Excerpts from a dataset:
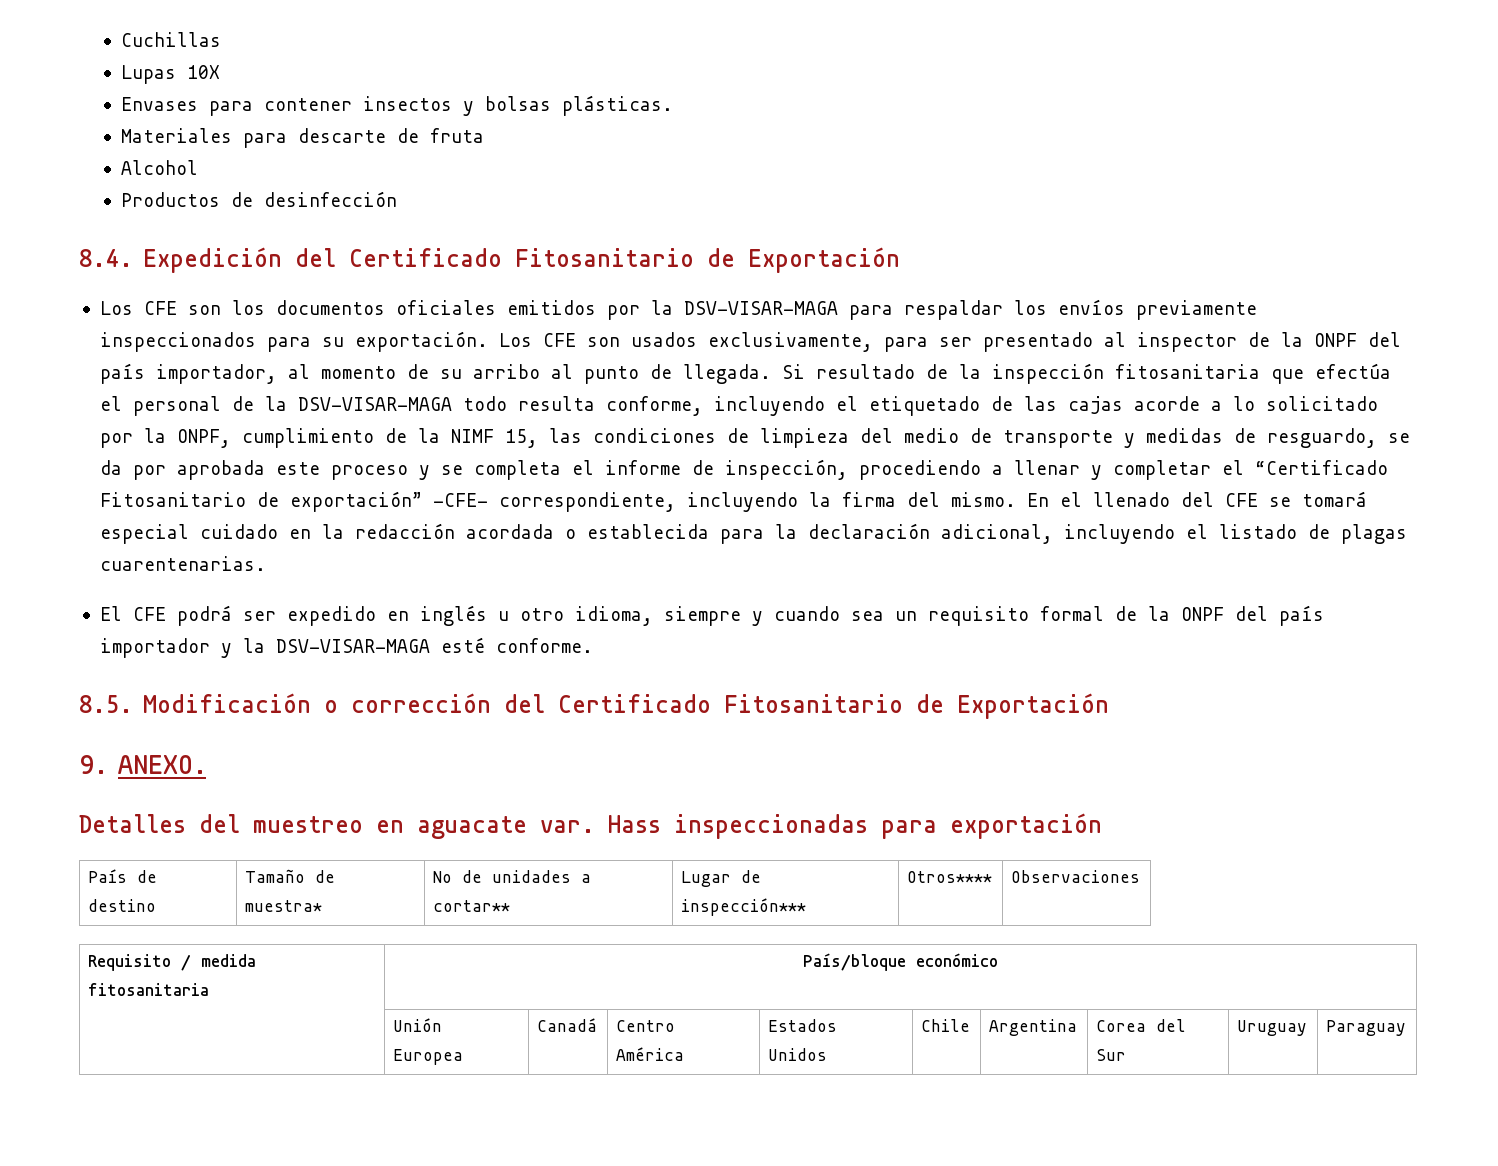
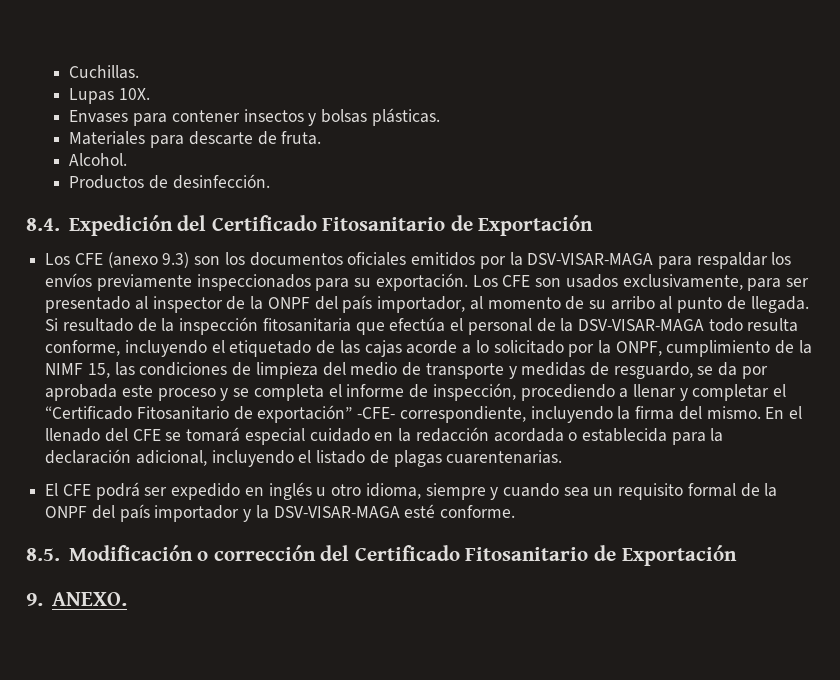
[120,32,221,47] Cuchillas -> [69,65,140,79] Cuchillas.
[186,65,220,79] 10X -> [119,88,151,100] 10X.
[429,128,484,143] [120,160,198,175] fruta // Alcohol -> [281,131,322,145] [69,153,128,166] fruta. // Alcohol.
[263,191,397,207] desinfección -> [172,174,270,189] desinfección.
(177, 308) none -> [107,252,190,268] (anexo 9.3)
[79,813,1102,839] [88,869,158,883] [88,899,157,912] [245,869,336,883] [245,900,323,912] [433,870,592,883] [433,900,511,912] [681,870,762,887] [681,898,807,916] [907,871,993,883] [1011,870,1141,883] [88,954,257,971] [88,983,210,996] [802,953,998,971] [393,1018,443,1032] [393,1049,464,1065] [537,1018,598,1032] [616,1020,676,1032] [616,1047,685,1061] [768,1019,838,1032] [768,1048,828,1061] [921,1019,971,1032] [989,1019,1078,1036] [1096,1019,1187,1032] [1096,1049,1127,1061] [1237,1020,1308,1036] [1326,1020,1407,1036] // Detalles del muestreo en aguacate var. Hass inspeccionadas para exportación // País de destino | Tamaño de muestra* | No de unidades a cortar** | Lugar de inspección*** | Otros**** | Observaciones // Requisito / medida fitosanitaria | País/bloque económico // | Unión Europea | Canadá | Centro América | Estados Unidos | Chile | Argentina | Corea del Sur | Uruguay | Paraguay -> (127, 599) none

*Directions:* Given the records above, return exactly the lines starting at the line containing "[186,65,220,79] 10X -> [119,88,151,100] 10X." and ending at the line containing "(177, 308) none", including both.

*Result for this task:*
[186,65,220,79] 10X -> [119,88,151,100] 10X.
[429,128,484,143] [120,160,198,175] fruta // Alcohol -> [281,131,322,145] [69,153,128,166] fruta. // Alcohol.
[263,191,397,207] desinfección -> [172,174,270,189] desinfección.
(177, 308) none -> [107,252,190,268] (anexo 9.3)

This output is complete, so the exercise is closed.